◆ Exercise goal: Reproduce without alteration every line from the beginning of the records through the line containing "Au-dessus de l'absolu", including that final line. Give those lines only.
★ ★ ★ ★ ★ ★ ★
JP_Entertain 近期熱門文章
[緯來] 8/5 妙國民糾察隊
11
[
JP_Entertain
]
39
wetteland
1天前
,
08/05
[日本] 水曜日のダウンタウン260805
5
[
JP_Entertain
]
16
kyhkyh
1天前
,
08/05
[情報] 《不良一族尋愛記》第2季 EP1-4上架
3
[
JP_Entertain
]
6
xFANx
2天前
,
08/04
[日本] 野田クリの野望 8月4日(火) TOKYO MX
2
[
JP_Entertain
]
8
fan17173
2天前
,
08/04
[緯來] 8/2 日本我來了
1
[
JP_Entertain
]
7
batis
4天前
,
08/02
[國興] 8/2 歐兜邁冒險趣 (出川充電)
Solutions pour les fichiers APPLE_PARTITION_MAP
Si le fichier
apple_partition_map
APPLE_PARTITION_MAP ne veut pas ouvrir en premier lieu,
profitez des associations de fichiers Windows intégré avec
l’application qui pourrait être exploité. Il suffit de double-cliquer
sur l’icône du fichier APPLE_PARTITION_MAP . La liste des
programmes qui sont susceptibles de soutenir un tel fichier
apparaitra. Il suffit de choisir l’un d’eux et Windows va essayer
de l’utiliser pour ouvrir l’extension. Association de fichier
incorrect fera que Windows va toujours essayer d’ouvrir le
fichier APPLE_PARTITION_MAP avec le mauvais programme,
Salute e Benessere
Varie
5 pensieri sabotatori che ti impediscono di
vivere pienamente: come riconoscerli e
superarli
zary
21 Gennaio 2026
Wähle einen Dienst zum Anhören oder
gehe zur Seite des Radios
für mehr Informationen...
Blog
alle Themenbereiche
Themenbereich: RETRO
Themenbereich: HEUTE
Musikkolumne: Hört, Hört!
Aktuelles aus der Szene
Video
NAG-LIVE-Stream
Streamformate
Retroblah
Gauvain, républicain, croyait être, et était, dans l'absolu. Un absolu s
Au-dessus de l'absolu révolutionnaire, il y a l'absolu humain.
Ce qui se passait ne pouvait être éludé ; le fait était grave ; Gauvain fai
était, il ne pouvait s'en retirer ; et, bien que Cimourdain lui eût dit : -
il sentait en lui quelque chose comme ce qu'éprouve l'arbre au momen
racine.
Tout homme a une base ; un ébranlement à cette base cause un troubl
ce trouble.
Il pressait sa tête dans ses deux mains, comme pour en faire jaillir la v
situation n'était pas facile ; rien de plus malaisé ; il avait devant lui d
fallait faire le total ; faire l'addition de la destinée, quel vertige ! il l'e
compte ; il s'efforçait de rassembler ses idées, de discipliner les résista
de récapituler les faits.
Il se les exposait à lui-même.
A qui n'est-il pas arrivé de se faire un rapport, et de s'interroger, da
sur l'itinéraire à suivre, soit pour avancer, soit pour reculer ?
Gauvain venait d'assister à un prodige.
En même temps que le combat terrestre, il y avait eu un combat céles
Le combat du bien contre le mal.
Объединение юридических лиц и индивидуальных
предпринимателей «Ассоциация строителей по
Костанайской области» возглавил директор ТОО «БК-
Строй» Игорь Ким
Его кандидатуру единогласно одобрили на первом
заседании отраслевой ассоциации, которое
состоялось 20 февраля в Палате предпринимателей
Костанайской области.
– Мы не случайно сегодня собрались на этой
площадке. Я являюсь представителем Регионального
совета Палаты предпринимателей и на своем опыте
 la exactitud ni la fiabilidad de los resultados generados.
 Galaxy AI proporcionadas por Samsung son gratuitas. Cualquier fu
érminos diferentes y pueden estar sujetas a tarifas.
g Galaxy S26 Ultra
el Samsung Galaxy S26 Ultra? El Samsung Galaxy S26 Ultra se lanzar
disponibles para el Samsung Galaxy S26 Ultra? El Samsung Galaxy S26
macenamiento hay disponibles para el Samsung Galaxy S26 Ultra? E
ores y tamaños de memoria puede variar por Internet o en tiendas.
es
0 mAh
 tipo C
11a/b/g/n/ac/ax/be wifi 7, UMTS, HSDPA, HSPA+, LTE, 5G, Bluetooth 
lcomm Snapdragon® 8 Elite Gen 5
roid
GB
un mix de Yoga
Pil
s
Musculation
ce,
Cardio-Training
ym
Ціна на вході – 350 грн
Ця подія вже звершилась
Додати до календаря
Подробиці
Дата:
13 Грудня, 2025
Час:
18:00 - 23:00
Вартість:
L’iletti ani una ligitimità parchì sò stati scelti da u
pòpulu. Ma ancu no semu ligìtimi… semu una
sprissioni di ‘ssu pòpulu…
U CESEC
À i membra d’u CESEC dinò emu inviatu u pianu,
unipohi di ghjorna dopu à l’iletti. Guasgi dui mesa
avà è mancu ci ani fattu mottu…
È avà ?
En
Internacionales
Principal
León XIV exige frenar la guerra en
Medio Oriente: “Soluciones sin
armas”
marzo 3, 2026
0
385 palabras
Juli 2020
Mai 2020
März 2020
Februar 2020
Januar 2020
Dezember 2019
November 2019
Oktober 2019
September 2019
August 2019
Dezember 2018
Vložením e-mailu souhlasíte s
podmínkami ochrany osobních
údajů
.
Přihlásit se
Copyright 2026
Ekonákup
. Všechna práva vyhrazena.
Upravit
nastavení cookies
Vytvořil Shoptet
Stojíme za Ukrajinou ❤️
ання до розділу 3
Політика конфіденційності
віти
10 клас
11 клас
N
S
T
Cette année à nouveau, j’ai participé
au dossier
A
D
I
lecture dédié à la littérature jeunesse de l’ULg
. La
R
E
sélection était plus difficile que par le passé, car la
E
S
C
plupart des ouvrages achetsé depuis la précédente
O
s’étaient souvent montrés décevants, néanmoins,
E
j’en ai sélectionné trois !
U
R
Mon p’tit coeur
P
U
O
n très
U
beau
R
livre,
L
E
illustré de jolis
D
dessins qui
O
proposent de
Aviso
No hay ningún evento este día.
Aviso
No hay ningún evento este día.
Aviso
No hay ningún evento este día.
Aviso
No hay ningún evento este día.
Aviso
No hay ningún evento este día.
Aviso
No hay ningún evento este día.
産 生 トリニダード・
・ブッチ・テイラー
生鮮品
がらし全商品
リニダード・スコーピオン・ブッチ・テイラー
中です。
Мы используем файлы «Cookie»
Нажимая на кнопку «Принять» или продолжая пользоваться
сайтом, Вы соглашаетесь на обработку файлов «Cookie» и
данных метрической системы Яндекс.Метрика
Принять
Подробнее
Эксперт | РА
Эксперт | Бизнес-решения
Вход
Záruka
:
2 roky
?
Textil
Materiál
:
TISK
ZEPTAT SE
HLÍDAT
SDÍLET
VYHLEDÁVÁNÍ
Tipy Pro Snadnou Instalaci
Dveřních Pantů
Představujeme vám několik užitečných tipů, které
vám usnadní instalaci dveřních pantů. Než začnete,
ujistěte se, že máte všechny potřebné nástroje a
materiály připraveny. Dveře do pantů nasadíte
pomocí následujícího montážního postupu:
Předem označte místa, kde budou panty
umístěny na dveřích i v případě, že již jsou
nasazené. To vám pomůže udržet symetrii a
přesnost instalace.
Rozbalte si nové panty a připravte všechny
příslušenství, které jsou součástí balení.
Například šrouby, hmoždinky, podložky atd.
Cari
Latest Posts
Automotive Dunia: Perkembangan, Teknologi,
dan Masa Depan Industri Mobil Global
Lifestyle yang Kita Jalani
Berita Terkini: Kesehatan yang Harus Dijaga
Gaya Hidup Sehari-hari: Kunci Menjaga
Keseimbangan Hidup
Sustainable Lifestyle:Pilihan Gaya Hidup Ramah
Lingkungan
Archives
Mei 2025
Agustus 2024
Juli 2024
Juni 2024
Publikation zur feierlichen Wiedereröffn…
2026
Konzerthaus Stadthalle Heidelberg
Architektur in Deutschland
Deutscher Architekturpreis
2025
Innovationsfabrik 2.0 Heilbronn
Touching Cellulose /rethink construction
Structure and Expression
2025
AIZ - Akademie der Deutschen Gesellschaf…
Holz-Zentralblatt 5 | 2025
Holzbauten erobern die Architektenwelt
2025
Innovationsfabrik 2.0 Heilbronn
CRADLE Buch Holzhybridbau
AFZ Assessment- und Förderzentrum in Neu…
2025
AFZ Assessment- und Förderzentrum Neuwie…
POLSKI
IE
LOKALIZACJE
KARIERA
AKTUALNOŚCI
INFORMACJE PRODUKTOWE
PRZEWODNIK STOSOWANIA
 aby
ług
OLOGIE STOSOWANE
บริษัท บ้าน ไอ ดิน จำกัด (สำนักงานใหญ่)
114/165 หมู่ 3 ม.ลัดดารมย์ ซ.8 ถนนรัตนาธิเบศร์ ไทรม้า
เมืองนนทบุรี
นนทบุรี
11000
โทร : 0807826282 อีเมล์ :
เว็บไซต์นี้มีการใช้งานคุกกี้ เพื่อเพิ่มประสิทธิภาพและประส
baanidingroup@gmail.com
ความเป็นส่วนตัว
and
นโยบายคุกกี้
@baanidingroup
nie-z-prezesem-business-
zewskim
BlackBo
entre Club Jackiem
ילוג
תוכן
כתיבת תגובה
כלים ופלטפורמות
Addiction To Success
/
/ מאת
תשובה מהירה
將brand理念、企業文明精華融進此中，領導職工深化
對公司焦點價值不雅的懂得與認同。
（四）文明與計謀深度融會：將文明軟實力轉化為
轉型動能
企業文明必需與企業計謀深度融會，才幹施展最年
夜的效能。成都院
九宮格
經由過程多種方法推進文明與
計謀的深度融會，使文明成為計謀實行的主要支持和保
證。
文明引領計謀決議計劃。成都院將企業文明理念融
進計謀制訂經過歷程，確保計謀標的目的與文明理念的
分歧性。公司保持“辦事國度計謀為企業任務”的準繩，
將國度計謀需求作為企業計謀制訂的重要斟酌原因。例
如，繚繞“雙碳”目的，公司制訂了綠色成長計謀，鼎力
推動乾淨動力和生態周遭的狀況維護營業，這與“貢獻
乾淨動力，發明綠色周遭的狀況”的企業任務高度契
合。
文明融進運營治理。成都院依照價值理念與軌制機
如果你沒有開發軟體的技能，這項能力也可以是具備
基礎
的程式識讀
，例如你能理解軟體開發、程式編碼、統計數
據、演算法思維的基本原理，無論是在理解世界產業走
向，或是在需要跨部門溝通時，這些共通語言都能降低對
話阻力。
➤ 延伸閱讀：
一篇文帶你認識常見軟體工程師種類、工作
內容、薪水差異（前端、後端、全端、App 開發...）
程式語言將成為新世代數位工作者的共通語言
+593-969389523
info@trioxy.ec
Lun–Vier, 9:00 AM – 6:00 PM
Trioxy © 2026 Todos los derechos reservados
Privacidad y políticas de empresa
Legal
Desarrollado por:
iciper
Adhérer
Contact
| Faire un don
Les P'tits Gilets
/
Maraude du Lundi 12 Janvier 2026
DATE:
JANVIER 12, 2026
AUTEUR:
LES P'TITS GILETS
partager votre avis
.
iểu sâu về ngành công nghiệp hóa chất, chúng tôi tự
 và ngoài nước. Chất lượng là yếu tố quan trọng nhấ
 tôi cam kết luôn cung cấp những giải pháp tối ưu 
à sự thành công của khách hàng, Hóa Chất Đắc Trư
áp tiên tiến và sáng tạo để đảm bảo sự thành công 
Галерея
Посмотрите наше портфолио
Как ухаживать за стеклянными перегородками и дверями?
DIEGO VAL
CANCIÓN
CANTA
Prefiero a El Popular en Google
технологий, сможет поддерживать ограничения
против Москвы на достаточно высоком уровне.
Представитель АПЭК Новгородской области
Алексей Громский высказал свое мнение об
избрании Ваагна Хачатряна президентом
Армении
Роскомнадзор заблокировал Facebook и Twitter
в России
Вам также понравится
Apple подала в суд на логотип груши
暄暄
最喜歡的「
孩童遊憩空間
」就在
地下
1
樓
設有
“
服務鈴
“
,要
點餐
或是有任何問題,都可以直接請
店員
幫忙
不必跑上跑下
★ ★ ★ ★ ★ ★ ★
◆ Output for this task:
JP_Entertain 近期熱門文章
[緯來] 8/5 妙國民糾察隊
11
[
JP_Entertain
]
39
wetteland
1天前
,
08/05
[日本] 水曜日のダウンタウン260805
5
[
JP_Entertain
]
16
kyhkyh
1天前
,
08/05
[情報] 《不良一族尋愛記》第2季 EP1-4上架
3
[
JP_Entertain
]
6
xFANx
2天前
,
08/04
[日本] 野田クリの野望 8月4日(火) TOKYO MX
2
[
JP_Entertain
]
8
fan17173
2天前
,
08/04
[緯來] 8/2 日本我來了
1
[
JP_Entertain
]
7
batis
4天前
,
08/02
[國興] 8/2 歐兜邁冒險趣 (出川充電)
Solutions pour les fichiers APPLE_PARTITION_MAP
Si le fichier
apple_partition_map
APPLE_PARTITION_MAP ne veut pas ouvrir en premier lieu,
profitez des associations de fichiers Windows intégré avec
l’application qui pourrait être exploité. Il suffit de double-cliquer
sur l’icône du fichier APPLE_PARTITION_MAP . La liste des
programmes qui sont susceptibles de soutenir un tel fichier
apparaitra. Il suffit de choisir l’un d’eux et Windows va essayer
de l’utiliser pour ouvrir l’extension. Association de fichier
incorrect fera que Windows va toujours essayer d’ouvrir le
fichier APPLE_PARTITION_MAP avec le mauvais programme,
Salute e Benessere
Varie
5 pensieri sabotatori che ti impediscono di
vivere pienamente: come riconoscerli e
superarli
zary
21 Gennaio 2026
Wähle einen Dienst zum Anhören oder
gehe zur Seite des Radios
für mehr Informationen...
Blog
alle Themenbereiche
Themenbereich: RETRO
Themenbereich: HEUTE
Musikkolumne: Hört, Hört!
Aktuelles aus der Szene
Video
NAG-LIVE-Stream
Streamformate
Retroblah
Gauvain, républicain, croyait être, et était, dans l'absolu. Un absolu s
Au-dessus de l'absolu révolutionnaire, il y a l'absolu humain.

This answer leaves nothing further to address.